Начиная с четырех часов, когда кончилась баллотировка, Клод не в состоянии был бороться с желанием узнать, что творится в зале, где происходили выборы. Лестница была свободна, и вход был открыт для всех. Поднявшись наверх, он очутился в громадной зале заседаний жюри, овна которой выходили на Блисейския поля. Стол длиною в двенадцать метров занимал середину залы; в камине необыкновенных размеров, помещавшемся в конце залы, горели целые деревья.
В этой зале было от четырехсот до пятисот избирателей и масса посторонних лиц. Все разговаривали, смеялись, шум голосов потрясал высокие своды потолка. Вокруг стола расположились только что организованные бюро; их было уже около пятнадцати, и каждое из них состояло из председателя и двух счетчиков. Оставалось еще организовать два или три бюро, но никто не хотел брать на себя тяжелого труда, которому нужно было отдать часть ночи.
Фажероль, который с самого утра был точно на иголках, волновался, кричал, стараясь покрыть шум своим голосом.
– Видите, господа, нам недостает только одного человека!.. Поищите здесь такого, который примкнул бы к нам.
Увидав Клода, он бросился к нему и потащил его к столу.
– Ну, ты, конечно, сделаешь мне одолжение, сядешь сюда и поможешь нам. Это нужно для поддержания дела, черт возьми!
Клод неожиданно очутился председателем подкомиссии. С трудом сдерживая свое волнение, он серьезно исполнял возложенные на него обязанности, и ему казалось, что принятие его картины всецело зависит от его добросовестного отношения к этому делу. Он громко выкрикивал имена, помещенные в списках, которые ему передавали в виде небольших свертков одинаковых размеров, а его два счетчика записывали эти имена. Все это делалось среди ужасающего крика, среди шума, среди града двадцати, тридцати имен, которые выкрикивались единовременно разными голосами. А так как Клод вообще ничего не мог делать бесстрастно, то приходил в отчаяние, когда в списке не было имени Фажероля, и радовался, выкрикивая его имя. Впрочем, эта радость выпадала довольно часто, так как Фажероль был очень популярен, посещая все кафе, где собирались влиятельные группы, расточая обещания молодым художникам и не пропуская случая заявить свое нижайшее почтение членам академии.
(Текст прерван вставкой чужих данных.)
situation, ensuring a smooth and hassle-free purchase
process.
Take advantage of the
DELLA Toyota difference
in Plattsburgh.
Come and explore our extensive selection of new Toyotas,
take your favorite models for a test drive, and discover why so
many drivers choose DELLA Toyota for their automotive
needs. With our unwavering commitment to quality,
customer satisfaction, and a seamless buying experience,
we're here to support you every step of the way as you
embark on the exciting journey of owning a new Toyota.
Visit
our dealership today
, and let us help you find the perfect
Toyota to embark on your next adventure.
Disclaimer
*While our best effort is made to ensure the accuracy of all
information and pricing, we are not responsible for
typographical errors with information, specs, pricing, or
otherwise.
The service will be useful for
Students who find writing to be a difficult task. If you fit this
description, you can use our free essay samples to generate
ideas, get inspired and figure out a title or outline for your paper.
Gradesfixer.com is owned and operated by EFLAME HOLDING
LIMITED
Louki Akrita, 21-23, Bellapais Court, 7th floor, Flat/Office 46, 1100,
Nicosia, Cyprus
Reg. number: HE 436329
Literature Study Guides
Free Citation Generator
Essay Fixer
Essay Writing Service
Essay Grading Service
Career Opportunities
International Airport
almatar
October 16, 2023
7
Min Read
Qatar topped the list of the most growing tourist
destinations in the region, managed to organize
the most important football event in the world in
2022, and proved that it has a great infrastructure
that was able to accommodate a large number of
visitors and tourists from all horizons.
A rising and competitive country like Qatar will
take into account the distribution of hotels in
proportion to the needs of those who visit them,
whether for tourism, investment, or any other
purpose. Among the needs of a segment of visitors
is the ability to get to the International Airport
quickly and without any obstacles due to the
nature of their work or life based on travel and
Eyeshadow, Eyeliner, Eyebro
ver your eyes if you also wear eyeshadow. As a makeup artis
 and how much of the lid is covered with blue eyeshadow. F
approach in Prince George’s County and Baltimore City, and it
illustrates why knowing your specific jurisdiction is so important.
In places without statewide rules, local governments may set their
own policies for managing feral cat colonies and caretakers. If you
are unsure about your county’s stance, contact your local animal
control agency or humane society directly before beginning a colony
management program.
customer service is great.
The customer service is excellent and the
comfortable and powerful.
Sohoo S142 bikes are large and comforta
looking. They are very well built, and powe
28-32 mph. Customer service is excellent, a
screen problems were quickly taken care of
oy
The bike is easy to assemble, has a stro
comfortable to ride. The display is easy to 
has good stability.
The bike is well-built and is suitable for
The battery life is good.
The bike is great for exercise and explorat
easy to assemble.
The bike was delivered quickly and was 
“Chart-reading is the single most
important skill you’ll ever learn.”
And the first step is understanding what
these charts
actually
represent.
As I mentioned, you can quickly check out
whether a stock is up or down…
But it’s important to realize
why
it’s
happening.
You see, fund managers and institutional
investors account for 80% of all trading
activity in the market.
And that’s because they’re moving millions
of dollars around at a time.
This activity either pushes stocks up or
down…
Был дождливый мартовский день, и в шесть часов стало совершенно темно. Сторожа внесли лампы, и наиболее недоверчивые из художников подошли поближе к столу, чтобы следить за счетом голосов. Другие стали выкидывать разные фокусы, кричали по-звериному, напевали тирольские песни. Но веселье разлилось рекою только к восьми часам, когда подали ужин – холодные мясные блюда и вино. Бутылки неистово опустошались, блюда расхватывались, обширная зала, освещенная, точно кузница, красноватым пламенем камина, напоминала деревенскую ярмарку. Затем все принялись курить, и желтый свет ламп заволокло густым дымом. Весь пол был усеян билетиками, брошенными во время голосования, пробками, крошками хлеба, черепками разбитой посуды, целым слоем нечистот, в котором вязли сапоги. Все говорила громко, нисколько не стесняясь.